» **Work required**
Begin at the line below that contains "staining of liver". Repeat it and all remaining lines of the records exactly.

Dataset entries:
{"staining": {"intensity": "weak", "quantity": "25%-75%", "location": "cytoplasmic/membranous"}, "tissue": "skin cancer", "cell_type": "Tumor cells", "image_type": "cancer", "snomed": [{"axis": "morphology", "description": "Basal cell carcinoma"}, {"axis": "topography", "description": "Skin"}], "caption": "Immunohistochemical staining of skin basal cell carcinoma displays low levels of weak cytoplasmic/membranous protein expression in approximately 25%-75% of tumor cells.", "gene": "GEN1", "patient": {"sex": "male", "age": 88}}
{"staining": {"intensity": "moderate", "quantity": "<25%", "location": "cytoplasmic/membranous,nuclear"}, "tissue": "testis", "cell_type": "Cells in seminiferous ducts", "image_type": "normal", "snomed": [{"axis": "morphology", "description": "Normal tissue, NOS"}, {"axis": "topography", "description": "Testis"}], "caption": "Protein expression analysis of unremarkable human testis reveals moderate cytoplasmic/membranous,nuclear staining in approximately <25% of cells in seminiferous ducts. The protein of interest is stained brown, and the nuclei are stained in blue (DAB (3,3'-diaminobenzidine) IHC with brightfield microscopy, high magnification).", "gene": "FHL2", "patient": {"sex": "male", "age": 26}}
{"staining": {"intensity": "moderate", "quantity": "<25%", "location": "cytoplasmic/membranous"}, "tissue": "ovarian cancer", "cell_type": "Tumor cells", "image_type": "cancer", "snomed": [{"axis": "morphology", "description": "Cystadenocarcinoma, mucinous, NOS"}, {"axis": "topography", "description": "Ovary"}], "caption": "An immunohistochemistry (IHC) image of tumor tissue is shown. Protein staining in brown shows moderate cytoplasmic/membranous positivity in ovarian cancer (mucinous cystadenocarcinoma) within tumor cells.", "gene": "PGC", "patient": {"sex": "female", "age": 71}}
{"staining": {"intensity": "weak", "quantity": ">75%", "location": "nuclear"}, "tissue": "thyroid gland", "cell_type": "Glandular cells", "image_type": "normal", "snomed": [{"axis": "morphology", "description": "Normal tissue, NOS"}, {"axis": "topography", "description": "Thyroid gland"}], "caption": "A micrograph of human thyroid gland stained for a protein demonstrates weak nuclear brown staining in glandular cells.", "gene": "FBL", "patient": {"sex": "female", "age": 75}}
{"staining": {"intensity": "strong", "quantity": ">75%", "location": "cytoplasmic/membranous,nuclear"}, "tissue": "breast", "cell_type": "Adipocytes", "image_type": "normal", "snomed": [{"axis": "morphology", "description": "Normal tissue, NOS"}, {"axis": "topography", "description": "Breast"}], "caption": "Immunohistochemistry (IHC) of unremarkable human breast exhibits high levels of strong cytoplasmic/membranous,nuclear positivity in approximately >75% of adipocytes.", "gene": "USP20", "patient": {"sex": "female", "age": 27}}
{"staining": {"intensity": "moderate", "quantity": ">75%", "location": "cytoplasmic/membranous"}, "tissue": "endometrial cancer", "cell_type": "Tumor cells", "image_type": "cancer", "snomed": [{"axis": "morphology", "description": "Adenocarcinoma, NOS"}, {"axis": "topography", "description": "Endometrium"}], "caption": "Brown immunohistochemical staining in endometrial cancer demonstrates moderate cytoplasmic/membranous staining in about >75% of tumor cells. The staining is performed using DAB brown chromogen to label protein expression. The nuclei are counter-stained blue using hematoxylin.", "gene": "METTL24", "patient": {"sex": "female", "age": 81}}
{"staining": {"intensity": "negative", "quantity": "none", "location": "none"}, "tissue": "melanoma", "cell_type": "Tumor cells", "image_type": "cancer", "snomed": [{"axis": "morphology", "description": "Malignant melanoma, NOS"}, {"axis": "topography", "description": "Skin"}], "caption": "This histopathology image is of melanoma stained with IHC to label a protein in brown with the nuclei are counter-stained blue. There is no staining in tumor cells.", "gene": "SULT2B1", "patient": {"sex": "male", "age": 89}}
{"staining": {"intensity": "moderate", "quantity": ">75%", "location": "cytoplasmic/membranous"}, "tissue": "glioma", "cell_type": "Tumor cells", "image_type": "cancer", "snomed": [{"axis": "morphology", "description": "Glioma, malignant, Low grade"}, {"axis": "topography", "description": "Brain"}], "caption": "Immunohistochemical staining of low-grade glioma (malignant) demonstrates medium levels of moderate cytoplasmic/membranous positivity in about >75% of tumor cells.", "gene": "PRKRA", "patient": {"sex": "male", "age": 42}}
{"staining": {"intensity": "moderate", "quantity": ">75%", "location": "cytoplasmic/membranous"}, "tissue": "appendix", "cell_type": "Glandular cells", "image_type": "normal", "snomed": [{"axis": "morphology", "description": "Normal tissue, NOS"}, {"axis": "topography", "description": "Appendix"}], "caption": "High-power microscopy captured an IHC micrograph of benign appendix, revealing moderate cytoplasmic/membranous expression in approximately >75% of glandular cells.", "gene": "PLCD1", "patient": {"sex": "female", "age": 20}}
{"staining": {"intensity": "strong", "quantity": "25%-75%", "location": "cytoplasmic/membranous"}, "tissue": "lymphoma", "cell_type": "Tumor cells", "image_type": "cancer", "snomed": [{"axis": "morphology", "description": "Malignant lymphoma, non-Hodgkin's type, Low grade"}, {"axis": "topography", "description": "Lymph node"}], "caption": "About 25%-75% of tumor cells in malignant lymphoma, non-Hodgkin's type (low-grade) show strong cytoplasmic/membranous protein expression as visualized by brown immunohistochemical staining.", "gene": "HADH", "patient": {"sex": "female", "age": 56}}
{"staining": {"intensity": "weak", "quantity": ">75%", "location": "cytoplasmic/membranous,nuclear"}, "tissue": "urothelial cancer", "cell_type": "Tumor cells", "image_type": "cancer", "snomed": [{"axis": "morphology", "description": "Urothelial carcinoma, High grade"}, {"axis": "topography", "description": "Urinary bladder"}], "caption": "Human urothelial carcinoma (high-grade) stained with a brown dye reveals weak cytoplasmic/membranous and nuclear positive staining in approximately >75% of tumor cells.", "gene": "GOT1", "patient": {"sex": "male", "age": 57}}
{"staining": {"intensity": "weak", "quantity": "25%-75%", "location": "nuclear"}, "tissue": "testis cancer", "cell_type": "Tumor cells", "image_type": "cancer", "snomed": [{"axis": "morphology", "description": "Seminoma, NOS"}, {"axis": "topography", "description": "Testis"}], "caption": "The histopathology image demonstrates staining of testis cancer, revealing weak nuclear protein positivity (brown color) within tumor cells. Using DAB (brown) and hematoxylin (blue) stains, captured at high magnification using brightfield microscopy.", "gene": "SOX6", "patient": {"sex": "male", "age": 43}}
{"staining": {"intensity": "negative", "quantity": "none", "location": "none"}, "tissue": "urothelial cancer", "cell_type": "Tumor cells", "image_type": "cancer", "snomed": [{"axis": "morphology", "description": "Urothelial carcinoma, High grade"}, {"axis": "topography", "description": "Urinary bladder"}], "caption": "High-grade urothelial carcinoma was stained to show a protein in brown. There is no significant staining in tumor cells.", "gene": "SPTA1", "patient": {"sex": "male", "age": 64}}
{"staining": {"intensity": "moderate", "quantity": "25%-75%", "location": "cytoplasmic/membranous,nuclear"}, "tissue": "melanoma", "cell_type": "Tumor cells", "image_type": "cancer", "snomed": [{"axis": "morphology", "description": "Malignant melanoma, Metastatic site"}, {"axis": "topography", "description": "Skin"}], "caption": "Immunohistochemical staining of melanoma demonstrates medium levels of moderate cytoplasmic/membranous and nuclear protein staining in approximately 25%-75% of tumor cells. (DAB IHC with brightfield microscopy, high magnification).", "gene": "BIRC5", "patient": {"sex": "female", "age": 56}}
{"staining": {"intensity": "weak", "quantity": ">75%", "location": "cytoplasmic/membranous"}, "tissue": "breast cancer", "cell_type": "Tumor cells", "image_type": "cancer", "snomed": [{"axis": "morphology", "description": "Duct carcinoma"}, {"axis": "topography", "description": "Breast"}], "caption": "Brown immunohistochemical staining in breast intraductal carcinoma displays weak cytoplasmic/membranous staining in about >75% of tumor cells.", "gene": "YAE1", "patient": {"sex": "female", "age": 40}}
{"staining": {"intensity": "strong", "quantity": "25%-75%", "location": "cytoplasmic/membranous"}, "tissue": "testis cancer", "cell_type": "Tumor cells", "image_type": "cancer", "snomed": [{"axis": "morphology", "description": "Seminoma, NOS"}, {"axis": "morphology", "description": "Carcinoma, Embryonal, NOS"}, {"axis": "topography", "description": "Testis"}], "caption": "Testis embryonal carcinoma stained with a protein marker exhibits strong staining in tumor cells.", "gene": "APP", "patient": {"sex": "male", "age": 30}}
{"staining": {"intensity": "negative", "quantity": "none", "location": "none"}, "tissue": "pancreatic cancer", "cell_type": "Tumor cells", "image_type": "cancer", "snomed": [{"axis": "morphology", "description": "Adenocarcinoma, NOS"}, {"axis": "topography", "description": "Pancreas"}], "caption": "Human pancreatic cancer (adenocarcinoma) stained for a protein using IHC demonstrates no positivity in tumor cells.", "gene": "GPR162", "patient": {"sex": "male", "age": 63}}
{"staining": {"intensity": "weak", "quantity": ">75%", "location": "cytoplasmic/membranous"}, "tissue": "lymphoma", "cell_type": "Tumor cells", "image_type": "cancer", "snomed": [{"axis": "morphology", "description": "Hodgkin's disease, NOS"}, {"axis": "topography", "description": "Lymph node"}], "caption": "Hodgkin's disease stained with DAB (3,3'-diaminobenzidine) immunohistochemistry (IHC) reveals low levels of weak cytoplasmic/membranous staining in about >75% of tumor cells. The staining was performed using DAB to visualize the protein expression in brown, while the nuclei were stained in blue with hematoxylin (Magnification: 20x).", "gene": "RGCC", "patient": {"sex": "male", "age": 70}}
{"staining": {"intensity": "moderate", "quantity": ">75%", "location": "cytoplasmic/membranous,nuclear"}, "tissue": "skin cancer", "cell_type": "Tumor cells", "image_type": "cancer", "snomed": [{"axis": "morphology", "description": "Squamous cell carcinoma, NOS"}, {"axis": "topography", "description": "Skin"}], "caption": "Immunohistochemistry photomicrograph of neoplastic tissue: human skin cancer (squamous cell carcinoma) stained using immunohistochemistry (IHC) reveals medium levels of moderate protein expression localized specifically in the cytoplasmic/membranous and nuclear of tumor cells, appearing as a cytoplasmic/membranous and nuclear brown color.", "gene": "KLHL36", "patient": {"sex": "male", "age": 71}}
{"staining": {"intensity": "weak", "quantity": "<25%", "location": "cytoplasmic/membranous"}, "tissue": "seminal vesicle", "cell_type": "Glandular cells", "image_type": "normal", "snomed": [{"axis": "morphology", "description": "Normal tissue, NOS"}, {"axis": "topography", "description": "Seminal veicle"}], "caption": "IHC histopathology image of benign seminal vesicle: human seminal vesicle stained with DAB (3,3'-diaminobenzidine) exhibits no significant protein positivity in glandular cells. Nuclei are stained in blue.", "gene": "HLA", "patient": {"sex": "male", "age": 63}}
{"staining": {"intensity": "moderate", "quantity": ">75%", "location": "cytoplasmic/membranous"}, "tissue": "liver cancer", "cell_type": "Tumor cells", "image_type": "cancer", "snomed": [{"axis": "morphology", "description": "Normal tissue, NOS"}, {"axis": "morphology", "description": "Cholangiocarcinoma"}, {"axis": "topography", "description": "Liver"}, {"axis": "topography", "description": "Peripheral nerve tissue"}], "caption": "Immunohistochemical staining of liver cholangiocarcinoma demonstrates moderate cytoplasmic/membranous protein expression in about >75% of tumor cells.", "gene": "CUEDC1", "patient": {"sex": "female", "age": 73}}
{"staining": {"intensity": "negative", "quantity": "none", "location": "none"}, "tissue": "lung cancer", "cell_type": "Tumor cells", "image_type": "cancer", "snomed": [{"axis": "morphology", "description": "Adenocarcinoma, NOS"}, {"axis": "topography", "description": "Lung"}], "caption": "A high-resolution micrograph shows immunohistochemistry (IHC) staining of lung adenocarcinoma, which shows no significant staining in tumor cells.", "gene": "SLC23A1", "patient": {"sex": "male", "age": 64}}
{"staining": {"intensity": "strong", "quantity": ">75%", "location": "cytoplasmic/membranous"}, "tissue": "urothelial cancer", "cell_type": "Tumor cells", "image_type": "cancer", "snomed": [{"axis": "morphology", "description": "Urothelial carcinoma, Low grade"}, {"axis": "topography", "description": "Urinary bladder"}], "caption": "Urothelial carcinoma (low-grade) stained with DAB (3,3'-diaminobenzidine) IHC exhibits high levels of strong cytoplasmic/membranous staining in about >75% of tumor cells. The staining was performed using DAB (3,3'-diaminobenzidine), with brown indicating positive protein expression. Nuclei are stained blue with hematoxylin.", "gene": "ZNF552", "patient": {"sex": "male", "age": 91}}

» **Response for this exercise**
{"staining": {"intensity": "moderate", "quantity": ">75%", "location": "cytoplasmic/membranous"}, "tissue": "liver cancer", "cell_type": "Tumor cells", "image_type": "cancer", "snomed": [{"axis": "morphology", "description": "Normal tissue, NOS"}, {"axis": "morphology", "description": "Cholangiocarcinoma"}, {"axis": "topography", "description": "Liver"}, {"axis": "topography", "description": "Peripheral nerve tissue"}], "caption": "Immunohistochemical staining of liver cholangiocarcinoma demonstrates moderate cytoplasmic/membranous protein expression in about >75% of tumor cells.", "gene": "CUEDC1", "patient": {"sex": "female", "age": 73}}
{"staining": {"intensity": "negative", "quantity": "none", "location": "none"}, "tissue": "lung cancer", "cell_type": "Tumor cells", "image_type": "cancer", "snomed": [{"axis": "morphology", "description": "Adenocarcinoma, NOS"}, {"axis": "topography", "description": "Lung"}], "caption": "A high-resolution micrograph shows immunohistochemistry (IHC) staining of lung adenocarcinoma, which shows no significant staining in tumor cells.", "gene": "SLC23A1", "patient": {"sex": "male", "age": 64}}
{"staining": {"intensity": "strong", "quantity": ">75%", "location": "cytoplasmic/membranous"}, "tissue": "urothelial cancer", "cell_type": "Tumor cells", "image_type": "cancer", "snomed": [{"axis": "morphology", "description": "Urothelial carcinoma, Low grade"}, {"axis": "topography", "description": "Urinary bladder"}], "caption": "Urothelial carcinoma (low-grade) stained with DAB (3,3'-diaminobenzidine) IHC exhibits high levels of strong cytoplasmic/membranous staining in about >75% of tumor cells. The staining was performed using DAB (3,3'-diaminobenzidine), with brown indicating positive protein expression. Nuclei are stained blue with hematoxylin.", "gene": "ZNF552", "patient": {"sex": "male", "age": 91}}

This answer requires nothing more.